Three Key Challenges for Healthcare Client Onboarding

Three Key Challenges for Healthcare Client Onboarding

Posted on July 26, 2016 0 Comments

Client onboarding challenges are far too common in healthcare today. Payers struggle to onboard new employer groups, TPAs struggle to onboard payers, health IT vendors struggle to get client data into inflexible templates, and providers struggle with complex credentialing requirements. As a result, healthcare organizations incur costly onboarding delays, damaging new and existing customer and client relationships. In an increasingly consumer-centric—not to mention competitive— healthcare environment, customer and client satisfaction are more important than ever.

So what’s so difficult about client onboarding?

  1. Traditional client onboarding processes are largely manual. This time- and resource-intensive approach results in basic yet critical errors—inputting incorrect plan effective dates or dependent names, to name just a few. Because onboarding isn’t a one-time occurrence, these errors compound, leaving healthcare organizations to struggle with managing unique plans and employee identification. The result? Flooded call centers, a major drain on enterprise budgets.
  2. Client onboarding is a data-intensive process. Payers, providers, employer groups, and TPAs exchange various types of data in high volumes on an ongoing basis during client onboarding. Data modeling and mapping during traditional client onboarding processes is a slow, inefficient endeavor, resulting in increased interdependencies and missed opportunities to enhance customer experience.
  3. Most healthcare organizations manage a dizzying array of compliance requirements, all of which are critical to performing basic care or business functions. Client onboarding is no different. With the slow pace of traditional client onboarding processes, healthcare organizations struggle to identify and fix data quality issues or inaccuracies. As in any industry, burdened compliance processes leads to heightened enterprise risk.

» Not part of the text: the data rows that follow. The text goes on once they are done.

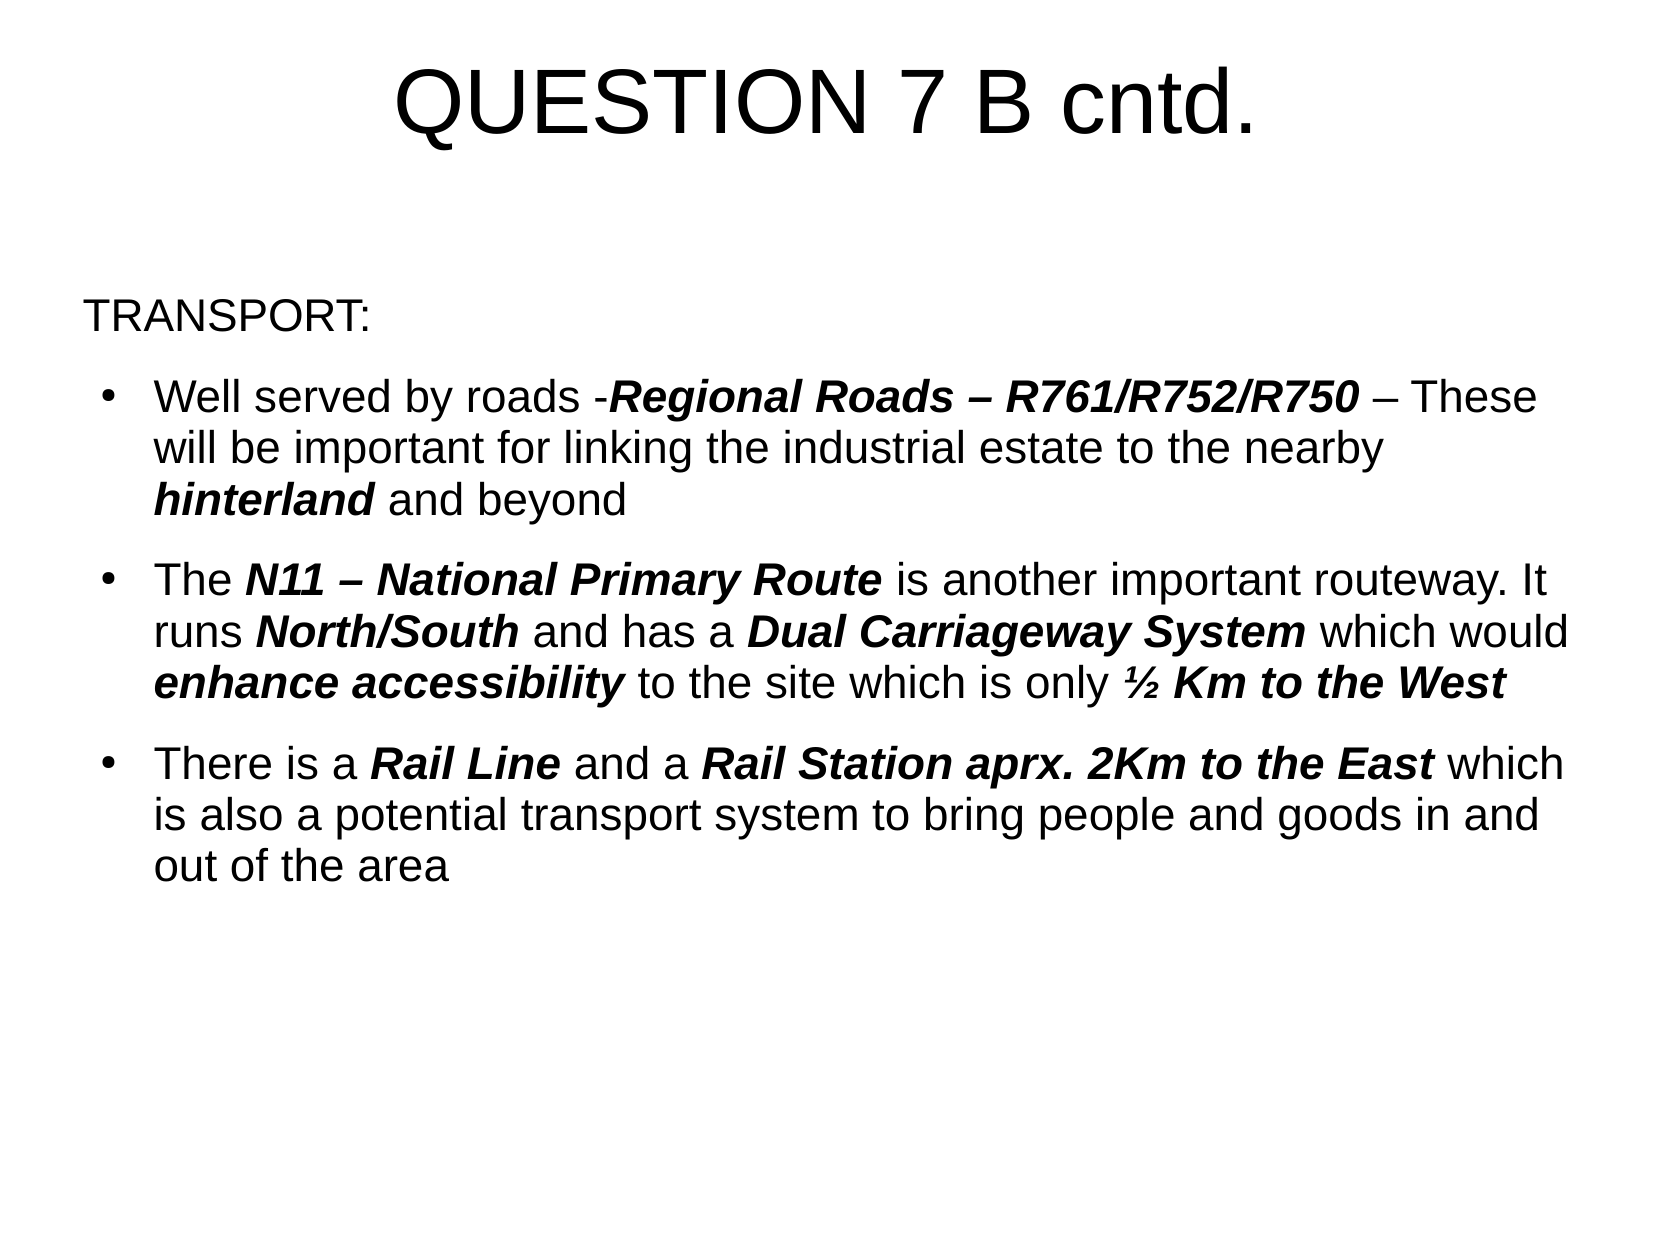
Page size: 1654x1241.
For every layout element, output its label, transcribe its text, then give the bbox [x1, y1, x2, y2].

title QUESTION 7 B cntd. [82, 50, 1571, 256]
list TRANSPORT: Well served by roads -Regional Roads – R761/R752/R750 – These will be important for linking the industrial estate to the nearby hinterland and beyond The N11 – National Primary Route is another important routeway. It runs North/South and has a Dual Carriageway System which would enhance accessibility to the site which is only ½ Km to the West There is a Rail Line and a Rail Station aprx. 2Km to the East which is also a potential transport system to bring people and goods in and out of the area [82, 290, 1571, 1094]
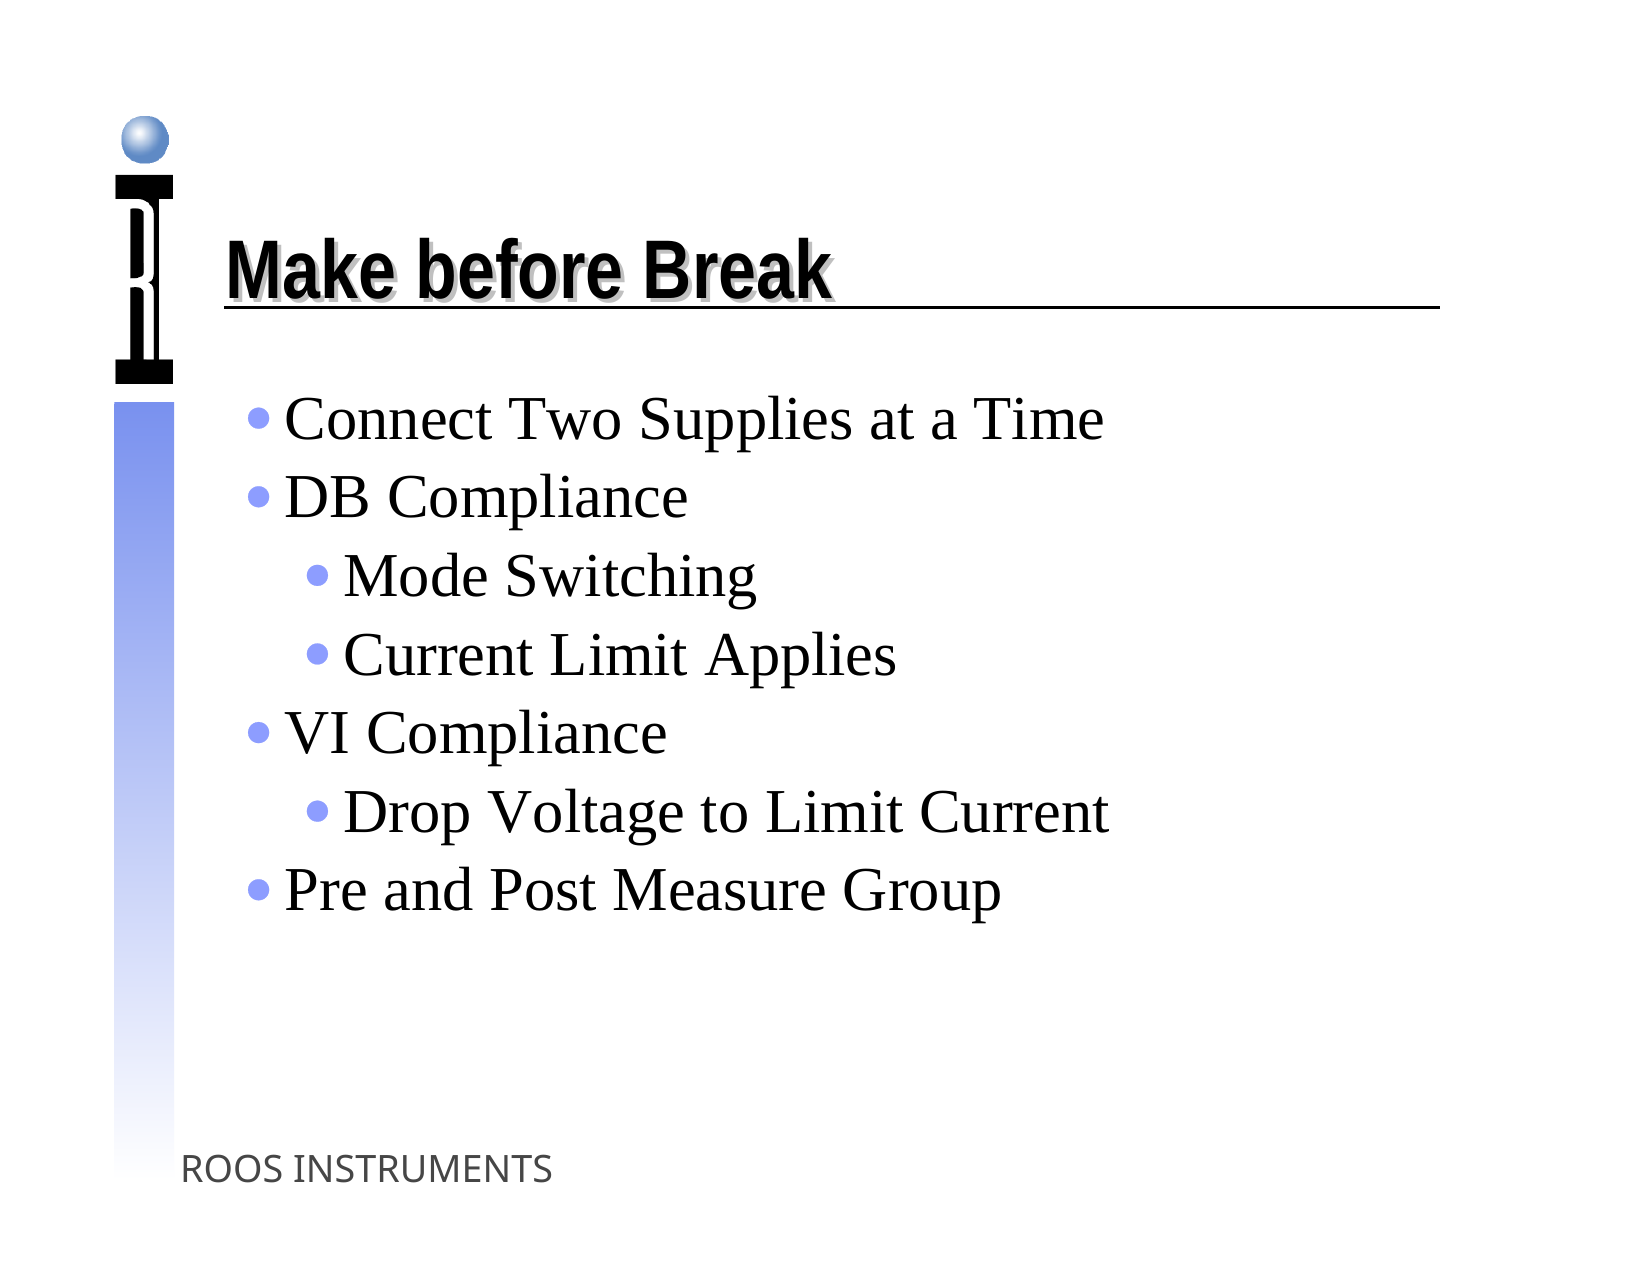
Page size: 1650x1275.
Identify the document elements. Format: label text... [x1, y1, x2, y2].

It’s up to key stakeholders across business units to evaluate the weaknesses in traditional client onboarding processes. It’s also up to them to explore new approaches.

Healthcare organizations overwhelmingly rely on a toxic mix of manual processes and relational technology to meet these core client onboarding challenges. According to Forrester Research,”[d]ata is the lifeblood of an effective onboarding campaign, and while data is generally available for onboarding activities, the timeliness and robustness of the data can hinder success.”

As with so many challenges in healthcare today, organizations need to “follow the data” to uncover the costly weaknesses in their current approaches. Unlike traditional approaches, healthcare organizations should consider adopting a flexible architectural pattern to easily integrate and operationalize the various data sources commonly handled during client onboarding processes. What’s more, being able to link this data and contextualize it by semantically relating it to other sources automates and streamlines a previously manual and error-prone process. This approach marries observe-the-business and run-the-business functions, which is crucial for accelerating enterprise goals around improving customer service and easing compliance pains.

If you could effectively tackle just one of the above client onboarding challenges, what impact could it have on your organization?

Nick Diamond

Nick develops market strategy and messaging for MarkLogic's healthcare and life sciences business. Before joining MarkLogic, Nick worked in advisory and consulting capacities at the MITRE Corporation and Booz Allen Hamilton, respectively, where he supported the U.S. Department of Health & Human Services with policy and operational challenges around implementation of the Affordable Care Act.

Nick has deep subject matter expertise across the health care domain, with particular strengths in health law, bioethics, and public health. His work has appeared in law reviews, leading peer-reviewed journals, and popular media outlets. He has taught health care ethics at the university level, lectured in both medical schools and schools of public health, and appeared multiple times on MSNBC as an expert in public health law.

Nick studied philosophy and theology as an undergraduate at Georgetown, law at Charleston Law, and bioethics at the University of Pennsylvania. He is currently finishing a master of laws (LL.M.) in global health law at Georgetown Law, where he also serves as an Articles Editor and member of the Article Review Committee for The Food and Drug Law Journal.